Сколько таких разбитых жизней, трагических судеб, страшных и неотвратимых, я видел. И всё не только из-за войны — из-за бестолковости, из-за самодурства, из-за свинской холодной жестокости. Да будет проклята всякая тирания, всякая бесконтрольная власть, каким бы флагом она ни прикрывалась: коммунистическим, нацистским, монархическим или даже, как это не раз бывало в истории, инквизиторским, мнимохристианским».

Глава 22.

В книге русского советского писателя Сергея Михайловича Голицына, «Записки уцелевшего», в роду которого, по его воспоминаниям, было двадцать бояр, два фельдмаршала и много воинов, погибших за Отечество, хорошо рассказано о том времени, когда он работал старшим техником-геодезистом в Куйбышевском гидроузле. Этой теме в его книге посвящены две главы «В долине реки Сок» и «Гаврилова поляна».

«…Строительство Куйбышевского гидроузла не начиналось, местные геологи и геодезисты вели изыскания, местные инженеры и техники занимались проектированием. Старались они добросовестно, однако, по мнению приехавших новых руководителей строительства – Жука, Семенцова и других, усердствовали вяло. А в системе НКВД привыкли к лозунгу «Скорей-скорей! Давай-давай!» Когда я предстал перед надменным взором начальника отдела геологии Семенцова, он направил меня за сорок километров в деревню Старо-Семейкино. Там вдоль левого притока Волги, небольшой реки Сок, начинались геологические изыскания. Я поехал на рейсовом автобусе, далее шёл шесть километров пешком. В Старо-Семейкино меня встретили два геолога, которые раньше работали на Канале, оба с подмоченной репутацией – Федотов раньше сидел, а Троицкий был сыном священника. «Долго же вы ехали!» – воскликнул Федотов, посмотрев мои документы. Вообще-то я действительно ехал две недели, оправдывался, что-то врал, не мог же я объяснить, что задержался из-за свадьбы сестры Маши. Пока геодезические инструменты ещё не прибыли, я отправился рекогносцировать местность, иначе говоря, просто разгуливал туда и сюда и разыскивал ранее поставленные геодезические знаки. А самое главное, я искал квартиру для себя и для своей семьи.

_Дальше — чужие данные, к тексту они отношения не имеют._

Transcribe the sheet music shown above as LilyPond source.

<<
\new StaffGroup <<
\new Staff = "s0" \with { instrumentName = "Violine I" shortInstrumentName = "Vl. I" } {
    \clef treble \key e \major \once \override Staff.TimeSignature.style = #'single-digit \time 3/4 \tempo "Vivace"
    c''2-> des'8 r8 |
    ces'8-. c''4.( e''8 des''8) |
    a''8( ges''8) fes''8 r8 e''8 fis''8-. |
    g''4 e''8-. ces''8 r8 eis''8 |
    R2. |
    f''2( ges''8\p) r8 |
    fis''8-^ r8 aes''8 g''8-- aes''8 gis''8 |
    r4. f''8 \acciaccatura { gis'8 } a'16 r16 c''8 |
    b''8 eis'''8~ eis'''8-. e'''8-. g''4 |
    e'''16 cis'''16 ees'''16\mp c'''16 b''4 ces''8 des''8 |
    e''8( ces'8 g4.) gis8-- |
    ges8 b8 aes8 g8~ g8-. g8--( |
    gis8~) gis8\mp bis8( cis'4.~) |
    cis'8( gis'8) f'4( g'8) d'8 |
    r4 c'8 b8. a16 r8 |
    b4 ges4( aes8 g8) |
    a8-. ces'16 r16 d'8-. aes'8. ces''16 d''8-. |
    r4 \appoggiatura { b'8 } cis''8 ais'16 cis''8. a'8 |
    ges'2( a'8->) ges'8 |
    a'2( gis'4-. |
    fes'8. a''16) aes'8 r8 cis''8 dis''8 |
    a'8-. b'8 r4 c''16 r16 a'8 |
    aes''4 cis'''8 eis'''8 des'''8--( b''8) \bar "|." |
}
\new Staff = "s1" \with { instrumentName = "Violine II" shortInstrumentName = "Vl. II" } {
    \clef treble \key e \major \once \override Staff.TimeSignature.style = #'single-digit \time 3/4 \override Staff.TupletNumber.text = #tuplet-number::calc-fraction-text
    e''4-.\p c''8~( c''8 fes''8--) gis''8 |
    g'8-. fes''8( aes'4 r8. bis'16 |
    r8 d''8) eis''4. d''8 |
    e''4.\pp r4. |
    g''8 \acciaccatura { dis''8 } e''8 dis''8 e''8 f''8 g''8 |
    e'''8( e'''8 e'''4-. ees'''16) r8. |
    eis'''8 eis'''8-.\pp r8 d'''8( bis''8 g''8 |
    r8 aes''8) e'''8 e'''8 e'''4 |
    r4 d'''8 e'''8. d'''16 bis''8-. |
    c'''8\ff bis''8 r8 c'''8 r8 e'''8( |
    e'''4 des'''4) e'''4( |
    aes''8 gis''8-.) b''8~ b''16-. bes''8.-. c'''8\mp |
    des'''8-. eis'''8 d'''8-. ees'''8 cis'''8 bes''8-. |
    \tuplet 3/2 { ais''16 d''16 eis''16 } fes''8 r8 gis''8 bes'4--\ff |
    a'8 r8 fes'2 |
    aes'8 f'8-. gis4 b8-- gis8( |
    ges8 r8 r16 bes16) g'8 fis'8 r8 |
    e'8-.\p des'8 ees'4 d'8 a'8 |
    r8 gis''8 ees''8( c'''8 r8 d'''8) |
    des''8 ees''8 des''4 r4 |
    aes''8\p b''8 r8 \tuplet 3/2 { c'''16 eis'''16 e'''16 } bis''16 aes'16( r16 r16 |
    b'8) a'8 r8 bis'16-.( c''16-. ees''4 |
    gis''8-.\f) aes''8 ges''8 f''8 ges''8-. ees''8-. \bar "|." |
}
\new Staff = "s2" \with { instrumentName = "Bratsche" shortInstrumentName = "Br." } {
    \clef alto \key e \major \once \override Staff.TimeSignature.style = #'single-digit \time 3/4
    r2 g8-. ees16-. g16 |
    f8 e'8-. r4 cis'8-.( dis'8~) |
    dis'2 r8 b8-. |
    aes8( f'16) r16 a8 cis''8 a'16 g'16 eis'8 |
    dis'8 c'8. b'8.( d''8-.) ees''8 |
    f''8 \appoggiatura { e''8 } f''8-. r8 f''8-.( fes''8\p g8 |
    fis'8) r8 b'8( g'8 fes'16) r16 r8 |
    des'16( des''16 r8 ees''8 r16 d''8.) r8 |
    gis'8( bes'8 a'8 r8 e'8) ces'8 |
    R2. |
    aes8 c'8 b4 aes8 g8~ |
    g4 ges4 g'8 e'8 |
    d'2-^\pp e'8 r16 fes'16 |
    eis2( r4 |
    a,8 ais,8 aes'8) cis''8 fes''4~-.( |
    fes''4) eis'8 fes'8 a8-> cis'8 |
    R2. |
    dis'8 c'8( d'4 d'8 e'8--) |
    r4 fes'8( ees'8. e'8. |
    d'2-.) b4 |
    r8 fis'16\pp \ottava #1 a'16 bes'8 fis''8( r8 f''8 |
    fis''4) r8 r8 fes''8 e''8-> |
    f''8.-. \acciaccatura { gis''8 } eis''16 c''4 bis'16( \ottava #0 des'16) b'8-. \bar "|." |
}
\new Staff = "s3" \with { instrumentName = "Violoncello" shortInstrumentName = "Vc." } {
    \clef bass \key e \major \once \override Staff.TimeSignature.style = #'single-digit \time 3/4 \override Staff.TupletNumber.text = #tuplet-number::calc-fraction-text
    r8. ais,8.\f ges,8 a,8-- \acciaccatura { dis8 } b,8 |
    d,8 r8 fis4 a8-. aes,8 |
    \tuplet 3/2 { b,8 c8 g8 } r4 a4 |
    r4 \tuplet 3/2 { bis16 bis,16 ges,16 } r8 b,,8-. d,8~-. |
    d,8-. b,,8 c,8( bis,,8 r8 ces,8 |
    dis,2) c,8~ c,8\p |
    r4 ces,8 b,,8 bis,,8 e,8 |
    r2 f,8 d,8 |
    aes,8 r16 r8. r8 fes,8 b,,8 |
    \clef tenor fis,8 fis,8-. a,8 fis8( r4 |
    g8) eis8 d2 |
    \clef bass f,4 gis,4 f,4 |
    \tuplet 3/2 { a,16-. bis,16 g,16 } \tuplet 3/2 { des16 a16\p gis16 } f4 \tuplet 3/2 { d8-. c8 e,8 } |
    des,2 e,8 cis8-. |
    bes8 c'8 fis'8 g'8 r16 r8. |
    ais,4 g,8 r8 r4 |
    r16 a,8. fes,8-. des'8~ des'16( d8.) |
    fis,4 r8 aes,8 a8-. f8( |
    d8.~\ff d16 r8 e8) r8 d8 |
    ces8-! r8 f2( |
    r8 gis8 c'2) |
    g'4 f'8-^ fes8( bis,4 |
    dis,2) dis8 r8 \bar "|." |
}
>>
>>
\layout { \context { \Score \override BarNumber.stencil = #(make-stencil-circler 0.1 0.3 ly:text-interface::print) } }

Деревня Старо-Семейкино была большая, домов в полтораста, местные жители – «мордва» отличалисьГолицин С.М. гостеприимством, но жили бедно и грязно, почти все дома были покрыты соломой, во многих отсутствовали полы. Я устроился в просторной, в одну комнату, избе у семьи, состоящей из отца, матери, троих детей, молодого парня – брата отца, и бабушки, от которой пахло мочой. Вся мебель – стол, лавки и бабушкина кровать, остальные члены семьи спали на полу. Хата считалась одной из лучших, но я понимал, что везти сюда свою жену Клавдию и обоих сыновей было невозможно. Придётся нам жить врозь. Надолго ли? Обещали построить барак для служащих. Но когда построят – неизвестно. Написал я грустные письма жене и родителям. Вскоре мне привезли геодезические инструменты. Я нанял трёх девушек-мордовок и принялся за работу. Правда, при их оформлении произошёл казус, когда я предложил им подписать бумажки с грифом «совершенно секретно», о том, что они обязуются никогда никому не рассказывать о той работе, что будут выполнять. Девушки очень испугались этих грозных бумажек и долго не могли понять, что я их от них хочу. С большим трудом удалось их уговорить подписать эти бумаги. Мне приходилось много ходить по окрестностям. В ту осень урожай получился обильный, но полностью убрать его не успели. Я видел нескошенные нивы, снопы в копнах, кучи прорастающей пшеницы, видел на этих снопах диких гусей, однажды даже дроф, огромных птиц, которых издали я принял за овец. Речка Сок была узкая, извилистая, вся заросшая кустарником, с озёрами на пойме. Деревня Старо-Семейкино тянулась вдоль её левого берега, невдалеке от домов поднимались горы, сплошь поросшие густым, кустарником и лесом.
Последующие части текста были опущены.